There’s a whole range of tests a ladder must pass before it can be labelled ‘EN 131’, including strength tests, slip tests and cyclic tests of the joints and connections. There are also specific requirements for materials and dimensions. This gives consumers confidence that their ladder meets basic safety standards.

The ladders in this shipment might have been labelled ‘EN 131’ but as Test & Research Centre were about to prove, they would fail many of the standard’s safety-critical tests in spectacular fashion.

Their testing found:

  • The base width was too small, making it unstable
  • The rung spacing was inconsistent, making falls more likely
  • No slip-resistant surface on half the rungs
  • It bent under pressure, up to 4x greater than the limit – you expect a ladder to be rigid and inflexible, but this was the opposite!
  • Mandatory safety markings and information were missing
  • The rungs could easily be pulled out of the stile – a most worrying finding, as it means the rung could collapse from under you
  • One stile cracked during the lightest load testing – a serious structural failure that put a halt to further testing

Due to the diligence of Trading Standards Officers at the Port of Felixstowe, 100 dangerous ladders were seized for further investigation. With the Test & Research Centre’s help, testing proved that those suspicions were correct and they were right to prevent them from entering the UK.
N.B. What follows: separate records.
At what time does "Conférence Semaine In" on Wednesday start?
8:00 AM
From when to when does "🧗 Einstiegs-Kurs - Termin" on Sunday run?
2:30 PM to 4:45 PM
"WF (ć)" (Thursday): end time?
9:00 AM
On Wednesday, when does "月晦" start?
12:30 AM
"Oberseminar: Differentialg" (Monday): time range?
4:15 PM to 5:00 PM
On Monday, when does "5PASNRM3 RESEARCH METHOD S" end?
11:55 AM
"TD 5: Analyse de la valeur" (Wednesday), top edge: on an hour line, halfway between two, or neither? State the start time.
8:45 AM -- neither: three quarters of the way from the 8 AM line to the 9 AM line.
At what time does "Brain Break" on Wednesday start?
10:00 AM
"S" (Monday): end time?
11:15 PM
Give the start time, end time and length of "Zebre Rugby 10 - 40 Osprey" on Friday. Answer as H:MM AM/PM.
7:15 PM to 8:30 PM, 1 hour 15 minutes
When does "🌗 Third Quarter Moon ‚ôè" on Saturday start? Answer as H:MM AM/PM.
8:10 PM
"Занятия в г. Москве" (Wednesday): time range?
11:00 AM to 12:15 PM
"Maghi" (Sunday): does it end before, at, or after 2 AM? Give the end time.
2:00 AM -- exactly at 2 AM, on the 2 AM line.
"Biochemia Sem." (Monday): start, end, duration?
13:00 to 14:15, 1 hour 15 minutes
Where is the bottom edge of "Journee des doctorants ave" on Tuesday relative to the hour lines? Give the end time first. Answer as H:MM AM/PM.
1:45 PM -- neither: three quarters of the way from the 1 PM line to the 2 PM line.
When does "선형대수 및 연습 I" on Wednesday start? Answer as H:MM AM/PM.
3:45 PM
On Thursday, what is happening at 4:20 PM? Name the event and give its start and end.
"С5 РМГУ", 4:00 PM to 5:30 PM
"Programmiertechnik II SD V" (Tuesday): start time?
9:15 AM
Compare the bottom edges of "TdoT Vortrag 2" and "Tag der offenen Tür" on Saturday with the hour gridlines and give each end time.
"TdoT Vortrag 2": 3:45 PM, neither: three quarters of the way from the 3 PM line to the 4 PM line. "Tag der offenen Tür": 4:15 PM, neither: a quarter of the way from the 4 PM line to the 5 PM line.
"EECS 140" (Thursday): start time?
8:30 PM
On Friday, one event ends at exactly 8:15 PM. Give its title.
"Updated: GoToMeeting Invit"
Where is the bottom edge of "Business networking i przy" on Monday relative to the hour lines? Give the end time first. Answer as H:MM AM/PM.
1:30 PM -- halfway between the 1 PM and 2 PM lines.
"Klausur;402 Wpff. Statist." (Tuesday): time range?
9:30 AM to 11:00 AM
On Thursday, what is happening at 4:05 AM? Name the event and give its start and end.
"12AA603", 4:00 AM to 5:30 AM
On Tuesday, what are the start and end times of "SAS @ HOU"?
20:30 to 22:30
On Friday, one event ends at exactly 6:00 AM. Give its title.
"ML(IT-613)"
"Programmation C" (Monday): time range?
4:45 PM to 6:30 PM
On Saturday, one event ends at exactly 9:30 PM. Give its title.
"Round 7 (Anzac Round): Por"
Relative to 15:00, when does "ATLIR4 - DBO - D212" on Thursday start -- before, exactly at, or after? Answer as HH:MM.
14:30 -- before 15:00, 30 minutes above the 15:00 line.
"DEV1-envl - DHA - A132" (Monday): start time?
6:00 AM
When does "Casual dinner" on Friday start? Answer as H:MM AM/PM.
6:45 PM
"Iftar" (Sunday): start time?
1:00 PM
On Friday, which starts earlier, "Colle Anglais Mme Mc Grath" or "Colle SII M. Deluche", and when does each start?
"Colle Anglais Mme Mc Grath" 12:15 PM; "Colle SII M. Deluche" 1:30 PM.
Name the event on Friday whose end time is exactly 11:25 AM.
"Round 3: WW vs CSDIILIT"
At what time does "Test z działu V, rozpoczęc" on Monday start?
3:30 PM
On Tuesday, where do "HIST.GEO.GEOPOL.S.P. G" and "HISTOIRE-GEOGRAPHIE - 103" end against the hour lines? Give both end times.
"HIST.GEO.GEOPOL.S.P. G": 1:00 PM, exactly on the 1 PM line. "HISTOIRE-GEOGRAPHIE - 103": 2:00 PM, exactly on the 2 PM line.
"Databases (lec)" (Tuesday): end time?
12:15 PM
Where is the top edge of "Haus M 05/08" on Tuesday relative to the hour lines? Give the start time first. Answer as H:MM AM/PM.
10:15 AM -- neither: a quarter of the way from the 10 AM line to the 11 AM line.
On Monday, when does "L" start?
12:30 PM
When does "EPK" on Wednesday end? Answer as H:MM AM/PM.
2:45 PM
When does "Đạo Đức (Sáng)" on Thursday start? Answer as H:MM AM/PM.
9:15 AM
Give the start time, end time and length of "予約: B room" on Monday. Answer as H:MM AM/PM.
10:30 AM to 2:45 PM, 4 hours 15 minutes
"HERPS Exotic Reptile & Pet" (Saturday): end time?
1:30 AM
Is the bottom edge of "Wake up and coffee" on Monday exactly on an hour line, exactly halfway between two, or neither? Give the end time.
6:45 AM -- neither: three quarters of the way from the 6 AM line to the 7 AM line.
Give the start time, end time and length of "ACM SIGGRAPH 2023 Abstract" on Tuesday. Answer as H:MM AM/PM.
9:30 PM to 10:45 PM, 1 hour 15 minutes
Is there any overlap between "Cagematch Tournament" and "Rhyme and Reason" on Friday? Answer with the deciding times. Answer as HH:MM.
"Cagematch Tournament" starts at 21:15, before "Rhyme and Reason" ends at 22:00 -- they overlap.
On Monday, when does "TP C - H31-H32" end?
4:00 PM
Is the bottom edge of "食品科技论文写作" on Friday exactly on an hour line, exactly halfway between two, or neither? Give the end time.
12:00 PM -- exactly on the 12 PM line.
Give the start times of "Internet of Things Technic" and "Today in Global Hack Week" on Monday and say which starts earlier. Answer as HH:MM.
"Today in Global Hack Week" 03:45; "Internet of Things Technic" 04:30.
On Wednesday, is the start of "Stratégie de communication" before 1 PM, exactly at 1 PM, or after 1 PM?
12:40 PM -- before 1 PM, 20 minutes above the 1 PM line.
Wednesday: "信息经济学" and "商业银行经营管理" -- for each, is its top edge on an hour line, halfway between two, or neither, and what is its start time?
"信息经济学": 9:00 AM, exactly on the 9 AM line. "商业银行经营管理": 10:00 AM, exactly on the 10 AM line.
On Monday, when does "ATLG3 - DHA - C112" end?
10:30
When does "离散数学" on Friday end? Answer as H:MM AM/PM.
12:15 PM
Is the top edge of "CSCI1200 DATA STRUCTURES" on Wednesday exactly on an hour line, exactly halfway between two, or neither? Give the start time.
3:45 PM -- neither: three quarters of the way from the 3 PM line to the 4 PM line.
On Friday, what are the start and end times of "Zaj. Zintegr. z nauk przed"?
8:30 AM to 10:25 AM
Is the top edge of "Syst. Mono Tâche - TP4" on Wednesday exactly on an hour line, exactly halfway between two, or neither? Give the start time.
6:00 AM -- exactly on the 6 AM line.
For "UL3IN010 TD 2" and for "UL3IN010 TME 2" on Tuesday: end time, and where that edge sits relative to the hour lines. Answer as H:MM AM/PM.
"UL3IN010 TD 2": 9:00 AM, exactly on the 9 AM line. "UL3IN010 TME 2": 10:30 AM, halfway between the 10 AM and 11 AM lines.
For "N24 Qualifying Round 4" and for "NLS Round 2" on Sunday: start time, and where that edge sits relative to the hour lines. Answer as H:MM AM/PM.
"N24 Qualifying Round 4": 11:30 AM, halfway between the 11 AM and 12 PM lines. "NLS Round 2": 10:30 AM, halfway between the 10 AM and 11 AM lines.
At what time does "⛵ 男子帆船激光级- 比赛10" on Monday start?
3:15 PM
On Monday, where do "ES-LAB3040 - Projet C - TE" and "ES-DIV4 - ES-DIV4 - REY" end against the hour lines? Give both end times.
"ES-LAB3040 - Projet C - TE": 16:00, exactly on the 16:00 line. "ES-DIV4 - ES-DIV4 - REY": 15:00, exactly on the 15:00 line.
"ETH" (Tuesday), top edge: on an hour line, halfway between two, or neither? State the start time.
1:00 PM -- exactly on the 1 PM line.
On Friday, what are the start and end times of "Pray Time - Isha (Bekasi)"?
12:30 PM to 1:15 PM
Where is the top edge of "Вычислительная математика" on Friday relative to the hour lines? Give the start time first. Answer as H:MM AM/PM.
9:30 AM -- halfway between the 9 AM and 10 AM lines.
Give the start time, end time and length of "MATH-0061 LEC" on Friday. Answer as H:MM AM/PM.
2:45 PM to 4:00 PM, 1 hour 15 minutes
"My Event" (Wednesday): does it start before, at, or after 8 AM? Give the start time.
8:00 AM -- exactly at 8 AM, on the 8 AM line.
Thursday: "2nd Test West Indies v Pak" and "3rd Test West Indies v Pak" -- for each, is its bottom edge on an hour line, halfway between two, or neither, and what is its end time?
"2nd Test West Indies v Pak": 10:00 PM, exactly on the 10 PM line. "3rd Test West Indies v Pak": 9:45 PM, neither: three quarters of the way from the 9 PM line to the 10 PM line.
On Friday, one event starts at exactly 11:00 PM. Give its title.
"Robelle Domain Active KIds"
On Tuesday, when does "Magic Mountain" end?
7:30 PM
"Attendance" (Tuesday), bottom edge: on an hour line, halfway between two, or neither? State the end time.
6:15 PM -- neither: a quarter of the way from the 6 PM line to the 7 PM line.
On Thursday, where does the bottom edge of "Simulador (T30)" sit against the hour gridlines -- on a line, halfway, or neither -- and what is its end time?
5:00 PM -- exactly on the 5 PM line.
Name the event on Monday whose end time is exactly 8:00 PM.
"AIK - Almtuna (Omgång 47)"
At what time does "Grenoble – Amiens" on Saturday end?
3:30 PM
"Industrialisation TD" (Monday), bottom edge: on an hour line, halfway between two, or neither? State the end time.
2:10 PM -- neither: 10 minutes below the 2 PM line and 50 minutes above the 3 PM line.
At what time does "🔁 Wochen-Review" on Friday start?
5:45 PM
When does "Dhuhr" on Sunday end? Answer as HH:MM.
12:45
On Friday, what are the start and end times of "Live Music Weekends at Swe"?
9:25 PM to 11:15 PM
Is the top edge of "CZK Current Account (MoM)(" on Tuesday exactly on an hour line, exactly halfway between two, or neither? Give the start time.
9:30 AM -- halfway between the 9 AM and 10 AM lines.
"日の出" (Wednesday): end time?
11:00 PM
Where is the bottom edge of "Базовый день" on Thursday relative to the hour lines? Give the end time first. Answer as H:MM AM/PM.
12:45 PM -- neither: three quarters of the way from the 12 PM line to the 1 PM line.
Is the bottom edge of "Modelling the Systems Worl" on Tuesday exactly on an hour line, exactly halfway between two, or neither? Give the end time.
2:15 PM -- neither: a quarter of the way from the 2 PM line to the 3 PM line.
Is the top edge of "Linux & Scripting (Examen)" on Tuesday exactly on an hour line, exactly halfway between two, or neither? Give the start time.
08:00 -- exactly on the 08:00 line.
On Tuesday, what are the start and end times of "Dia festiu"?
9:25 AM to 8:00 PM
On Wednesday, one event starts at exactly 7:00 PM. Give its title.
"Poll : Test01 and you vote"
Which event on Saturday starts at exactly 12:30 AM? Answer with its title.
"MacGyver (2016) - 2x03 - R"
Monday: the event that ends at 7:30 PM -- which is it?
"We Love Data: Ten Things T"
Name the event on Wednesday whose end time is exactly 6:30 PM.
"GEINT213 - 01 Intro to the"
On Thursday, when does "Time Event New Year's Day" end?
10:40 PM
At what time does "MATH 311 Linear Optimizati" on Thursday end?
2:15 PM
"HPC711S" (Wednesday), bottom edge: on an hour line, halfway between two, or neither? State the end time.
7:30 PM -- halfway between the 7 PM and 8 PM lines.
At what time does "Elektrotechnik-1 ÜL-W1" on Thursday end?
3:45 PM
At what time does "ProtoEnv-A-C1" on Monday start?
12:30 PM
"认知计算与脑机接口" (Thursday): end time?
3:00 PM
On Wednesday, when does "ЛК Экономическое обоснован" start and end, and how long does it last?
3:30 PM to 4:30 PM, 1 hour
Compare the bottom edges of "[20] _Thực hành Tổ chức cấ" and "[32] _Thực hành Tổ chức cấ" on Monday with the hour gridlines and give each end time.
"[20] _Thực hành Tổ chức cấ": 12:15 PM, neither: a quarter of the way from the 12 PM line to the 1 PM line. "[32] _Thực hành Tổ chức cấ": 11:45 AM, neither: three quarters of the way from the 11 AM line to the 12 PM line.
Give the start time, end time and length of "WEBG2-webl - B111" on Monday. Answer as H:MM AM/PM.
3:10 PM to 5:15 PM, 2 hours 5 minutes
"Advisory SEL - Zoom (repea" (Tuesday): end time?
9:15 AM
The authorities are warning the trades to source safety equipment from reliable retailers: “When you’re shopping online, it is tempting to pick up those amazing deals that you see on social media or in online marketplaces,” declares Graham Crisp, Head of Suffolk County Council’s Trading Standards. “But if a price looks too good to be true, there’s usually a reason why. We encourage people to only make purchases from reputable retailers and to check the product for conformity to standards – if these marks are missing, the product hasn’t been tested to ensure it complies with the necessary safety requirements and could be a serious risk.”